From 1604 to 1962, the Roman Missal also prescribed that, at the words mea culpa, mea culpa, mea maxima culpa, those reciting the Confiteor should strike their breast three times. Neither the original (1570) Tridentine edition of the Roman Missal nor the Vatican II editions (from 1970 on) specify the number of times. No edition specifies the form of the breast-beating, except to say that it is to be done with the right hand. Some state that the hand should be clenched into a fist while others deny the practice. Saint Augustine of Hippo said: "No sooner have you heard the word 'Confiteor', than you strike your breast. What does this mean except that you wish to bring to light what is concealed in the breast, and by this act to cleanse your hidden sins?" (Sermo de verbis Domini, 13), and Saint Jerome said: "We strike our breast, because the breast is the seat of evil thoughts: we wish to dispel these thoughts, we wish to purify our hearts" (In Ezechiel, xviii). This gesture of sorrow for sin is found in Scripture, as for instance in and .

Tridentine editions prescribed that a prayer be said for the person who recited the Confiteor. After the priest's recitation, the server(s) prayed: "Misereátur tui omnípotens Deus, et dimíssis peccátis tuis, perdúcat te ad vitam ætérnam" (May Almighty God have mercy upon you and, your sins having been forgiven, may He bring you to eternal life). And the priest responded: "Amen". After the recitation by the server(s), the priest said the same prayer (with vestri and vestris, "you" plural, not "you" singular), and the server(s) answers: "Amen". In editions since 1970, in which the Confiteor is recited jointly, this prayer is said by the priest alone, replacing vestri and vestris ("you" and "your") with nostri and nostris ("us" and "our").

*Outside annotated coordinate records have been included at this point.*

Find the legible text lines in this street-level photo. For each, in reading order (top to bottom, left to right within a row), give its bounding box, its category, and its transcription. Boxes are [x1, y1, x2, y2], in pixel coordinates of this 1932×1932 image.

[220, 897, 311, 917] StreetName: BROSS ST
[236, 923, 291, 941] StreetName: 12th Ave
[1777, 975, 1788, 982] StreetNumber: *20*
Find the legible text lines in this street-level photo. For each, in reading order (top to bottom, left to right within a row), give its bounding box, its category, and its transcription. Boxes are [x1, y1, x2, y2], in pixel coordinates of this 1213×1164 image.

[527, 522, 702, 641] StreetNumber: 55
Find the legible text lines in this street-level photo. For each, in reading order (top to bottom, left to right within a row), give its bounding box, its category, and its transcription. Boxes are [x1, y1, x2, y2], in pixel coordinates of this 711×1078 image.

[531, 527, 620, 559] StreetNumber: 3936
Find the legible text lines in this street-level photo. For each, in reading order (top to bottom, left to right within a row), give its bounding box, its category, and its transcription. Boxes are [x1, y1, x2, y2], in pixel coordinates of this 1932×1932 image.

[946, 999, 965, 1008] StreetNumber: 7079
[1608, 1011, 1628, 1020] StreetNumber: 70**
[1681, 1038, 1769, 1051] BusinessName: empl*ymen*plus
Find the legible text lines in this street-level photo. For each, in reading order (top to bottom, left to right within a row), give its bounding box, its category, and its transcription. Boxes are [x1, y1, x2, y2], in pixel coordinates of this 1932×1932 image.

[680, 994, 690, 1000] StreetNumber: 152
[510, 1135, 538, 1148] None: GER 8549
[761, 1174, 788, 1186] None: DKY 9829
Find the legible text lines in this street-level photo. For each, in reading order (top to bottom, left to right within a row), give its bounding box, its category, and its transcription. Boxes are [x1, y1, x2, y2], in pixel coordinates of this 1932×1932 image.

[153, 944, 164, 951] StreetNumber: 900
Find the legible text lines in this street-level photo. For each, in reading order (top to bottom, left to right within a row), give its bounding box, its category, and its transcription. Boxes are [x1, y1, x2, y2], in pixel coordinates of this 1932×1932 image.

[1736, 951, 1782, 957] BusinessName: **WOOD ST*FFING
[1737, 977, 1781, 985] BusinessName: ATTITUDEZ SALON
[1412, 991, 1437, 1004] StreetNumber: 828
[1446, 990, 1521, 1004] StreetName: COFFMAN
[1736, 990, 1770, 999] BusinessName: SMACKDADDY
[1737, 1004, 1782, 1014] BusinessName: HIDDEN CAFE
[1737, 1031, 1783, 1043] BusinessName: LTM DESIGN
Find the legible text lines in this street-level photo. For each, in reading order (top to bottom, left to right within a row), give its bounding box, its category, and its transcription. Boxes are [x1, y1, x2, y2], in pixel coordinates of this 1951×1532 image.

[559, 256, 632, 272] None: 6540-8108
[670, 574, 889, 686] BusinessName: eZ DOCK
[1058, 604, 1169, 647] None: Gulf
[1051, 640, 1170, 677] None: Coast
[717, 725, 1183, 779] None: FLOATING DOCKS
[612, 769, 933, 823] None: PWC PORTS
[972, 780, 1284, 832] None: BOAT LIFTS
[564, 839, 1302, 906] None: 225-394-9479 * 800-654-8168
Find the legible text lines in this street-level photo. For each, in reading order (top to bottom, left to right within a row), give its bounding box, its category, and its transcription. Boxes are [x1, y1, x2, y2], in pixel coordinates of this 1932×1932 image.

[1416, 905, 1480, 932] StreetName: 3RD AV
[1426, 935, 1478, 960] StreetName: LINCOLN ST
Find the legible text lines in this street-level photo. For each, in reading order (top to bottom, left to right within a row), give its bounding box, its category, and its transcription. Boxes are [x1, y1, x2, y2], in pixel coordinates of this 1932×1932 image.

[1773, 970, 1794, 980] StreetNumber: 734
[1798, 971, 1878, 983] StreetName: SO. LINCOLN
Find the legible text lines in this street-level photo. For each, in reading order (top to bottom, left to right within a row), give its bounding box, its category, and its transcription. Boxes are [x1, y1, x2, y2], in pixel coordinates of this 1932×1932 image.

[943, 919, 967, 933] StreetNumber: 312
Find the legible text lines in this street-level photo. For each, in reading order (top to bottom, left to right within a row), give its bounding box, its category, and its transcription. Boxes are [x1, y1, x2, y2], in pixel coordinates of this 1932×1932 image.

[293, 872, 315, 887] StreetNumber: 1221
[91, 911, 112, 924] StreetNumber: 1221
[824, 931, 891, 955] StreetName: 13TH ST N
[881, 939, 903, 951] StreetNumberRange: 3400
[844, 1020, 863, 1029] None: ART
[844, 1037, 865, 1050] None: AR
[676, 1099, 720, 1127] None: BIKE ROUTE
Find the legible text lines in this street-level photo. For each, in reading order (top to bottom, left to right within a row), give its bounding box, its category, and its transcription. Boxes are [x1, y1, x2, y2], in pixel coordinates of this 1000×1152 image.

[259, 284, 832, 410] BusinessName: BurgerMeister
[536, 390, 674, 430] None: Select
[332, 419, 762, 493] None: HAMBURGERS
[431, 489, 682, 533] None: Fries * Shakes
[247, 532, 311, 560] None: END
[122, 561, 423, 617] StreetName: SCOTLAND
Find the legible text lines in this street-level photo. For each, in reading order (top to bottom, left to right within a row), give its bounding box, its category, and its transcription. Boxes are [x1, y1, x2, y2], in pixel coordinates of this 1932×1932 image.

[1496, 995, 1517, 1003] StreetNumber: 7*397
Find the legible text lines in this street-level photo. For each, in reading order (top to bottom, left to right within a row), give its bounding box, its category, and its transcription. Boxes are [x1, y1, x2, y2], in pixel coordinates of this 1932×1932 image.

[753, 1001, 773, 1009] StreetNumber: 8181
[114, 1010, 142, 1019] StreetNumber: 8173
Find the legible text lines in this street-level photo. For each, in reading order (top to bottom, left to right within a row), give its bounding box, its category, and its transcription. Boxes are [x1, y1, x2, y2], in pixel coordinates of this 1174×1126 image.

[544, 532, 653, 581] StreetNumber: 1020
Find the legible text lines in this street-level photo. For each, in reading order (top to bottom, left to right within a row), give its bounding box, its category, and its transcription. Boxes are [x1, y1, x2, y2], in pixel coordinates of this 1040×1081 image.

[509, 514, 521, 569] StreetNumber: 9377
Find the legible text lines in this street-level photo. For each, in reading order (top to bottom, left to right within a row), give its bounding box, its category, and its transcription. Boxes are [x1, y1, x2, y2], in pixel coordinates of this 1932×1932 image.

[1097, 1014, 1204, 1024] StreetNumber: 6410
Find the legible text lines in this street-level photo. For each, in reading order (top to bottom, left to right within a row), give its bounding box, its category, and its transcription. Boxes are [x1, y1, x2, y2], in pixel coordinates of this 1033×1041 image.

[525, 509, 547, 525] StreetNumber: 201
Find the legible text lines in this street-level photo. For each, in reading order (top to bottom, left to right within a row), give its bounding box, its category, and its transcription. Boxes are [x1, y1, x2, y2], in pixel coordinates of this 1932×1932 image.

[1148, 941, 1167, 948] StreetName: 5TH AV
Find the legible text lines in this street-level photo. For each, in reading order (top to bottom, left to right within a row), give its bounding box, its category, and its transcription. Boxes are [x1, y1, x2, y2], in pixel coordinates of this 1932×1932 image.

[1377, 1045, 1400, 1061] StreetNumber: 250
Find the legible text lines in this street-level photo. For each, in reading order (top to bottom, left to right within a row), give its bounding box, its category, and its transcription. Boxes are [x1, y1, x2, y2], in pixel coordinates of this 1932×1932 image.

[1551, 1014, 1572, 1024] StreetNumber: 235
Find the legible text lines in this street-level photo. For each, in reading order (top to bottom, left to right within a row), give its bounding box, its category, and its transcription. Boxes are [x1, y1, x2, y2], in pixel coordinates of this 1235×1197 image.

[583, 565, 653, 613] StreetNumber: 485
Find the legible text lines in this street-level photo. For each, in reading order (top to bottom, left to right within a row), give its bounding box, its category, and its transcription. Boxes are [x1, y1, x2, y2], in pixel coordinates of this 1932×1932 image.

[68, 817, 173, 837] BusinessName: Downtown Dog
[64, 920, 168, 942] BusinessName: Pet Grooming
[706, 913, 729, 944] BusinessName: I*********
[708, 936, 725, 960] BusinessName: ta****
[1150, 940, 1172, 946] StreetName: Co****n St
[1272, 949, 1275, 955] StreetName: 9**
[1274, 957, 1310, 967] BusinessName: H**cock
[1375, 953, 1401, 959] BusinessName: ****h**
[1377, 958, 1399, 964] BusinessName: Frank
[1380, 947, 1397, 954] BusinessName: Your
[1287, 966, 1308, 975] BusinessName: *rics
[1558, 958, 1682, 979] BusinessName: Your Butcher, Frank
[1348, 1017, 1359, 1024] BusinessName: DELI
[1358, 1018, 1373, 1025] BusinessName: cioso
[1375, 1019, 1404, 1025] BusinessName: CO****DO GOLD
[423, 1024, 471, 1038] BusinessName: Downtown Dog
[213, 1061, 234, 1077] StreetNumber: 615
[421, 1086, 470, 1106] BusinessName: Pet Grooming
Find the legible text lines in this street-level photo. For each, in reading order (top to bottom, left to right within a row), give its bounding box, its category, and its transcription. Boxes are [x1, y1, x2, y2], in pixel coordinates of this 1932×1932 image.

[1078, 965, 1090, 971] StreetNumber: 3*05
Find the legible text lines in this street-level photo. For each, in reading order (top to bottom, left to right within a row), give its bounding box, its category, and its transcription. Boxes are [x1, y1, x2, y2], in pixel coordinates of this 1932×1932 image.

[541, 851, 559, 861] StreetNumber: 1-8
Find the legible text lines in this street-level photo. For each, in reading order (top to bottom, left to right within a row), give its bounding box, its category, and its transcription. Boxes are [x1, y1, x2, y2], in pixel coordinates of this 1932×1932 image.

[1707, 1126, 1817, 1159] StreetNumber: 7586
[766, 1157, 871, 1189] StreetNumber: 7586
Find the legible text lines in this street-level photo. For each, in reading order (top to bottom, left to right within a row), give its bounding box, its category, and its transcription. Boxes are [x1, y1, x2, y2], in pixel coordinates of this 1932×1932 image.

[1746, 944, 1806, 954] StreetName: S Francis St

The official English translation is: "May almighty God have mercy on us, forgive us our sins, and bring us to everlasting life."

This prayer is referred to as the "absolution", a prayer for forgiveness, not a granting of forgiveness as in the Sacrament of Penance. It is therefore classified as a sacramental, not a sacrament.

Tridentine editions of the Roman Missal included a second prayer of absolution, said by the priest alone: "Indulgéntiam, absolutiónem, et remissiónem peccatórum nostrórum tríbuat nobis omnípotens et miséricors Dóminus" (May the Almighty and merciful God grant us pardon, absolution, and remission of our sins). The server(s) or deacon and subdeacon responded to this also with "Amen".

===Indulgence===
The 2004 Enchiridion Indulgentiarum granted a partial indulgence to those who pray the Confiteor in preparation for the Sacrament of Penance.

== Usage in Lutheranism ==
It is Lutheran tradition for the Confiteor to be recited by the congregation at the beginning of each Divine Service. The following is a common text, similar to the 2010 ICEL translation:

Most merciful God, we confess that we are by nature sinful and unclean. We have sinned against you in thought, word, and deed, by what we have done and by what we have left undone. We have not loved You with our whole heart; we have not loved our neighbors as ourselves. We justly deserve Your present and eternal punishment. For the sake of Your Son, Jesus Christ, have mercy on us. Forgive us, renew us, and lead us, so that we may delight in Your will and walk in Your ways to the glory of your Holy Name. Amen.
The Confiteor is also said during the office of Compline, the final office/liturgy of the day. In the Lutheran Service Book, used by the Lutheran Church – Missouri Synod, it is first recited by the pastor, then repeated by the congregation. The Compline Confiteor is as follows:I confess to God Almighty, before the whole company of heaven and to you, my brothers and sisters, that I have sinned in thought, word, and deed by my fault, by my own fault, by my own most grievous fault; wherefore I pray God Almighty to have mercy on me, forgive me all my sins, and bring me to everlasting life. Amen.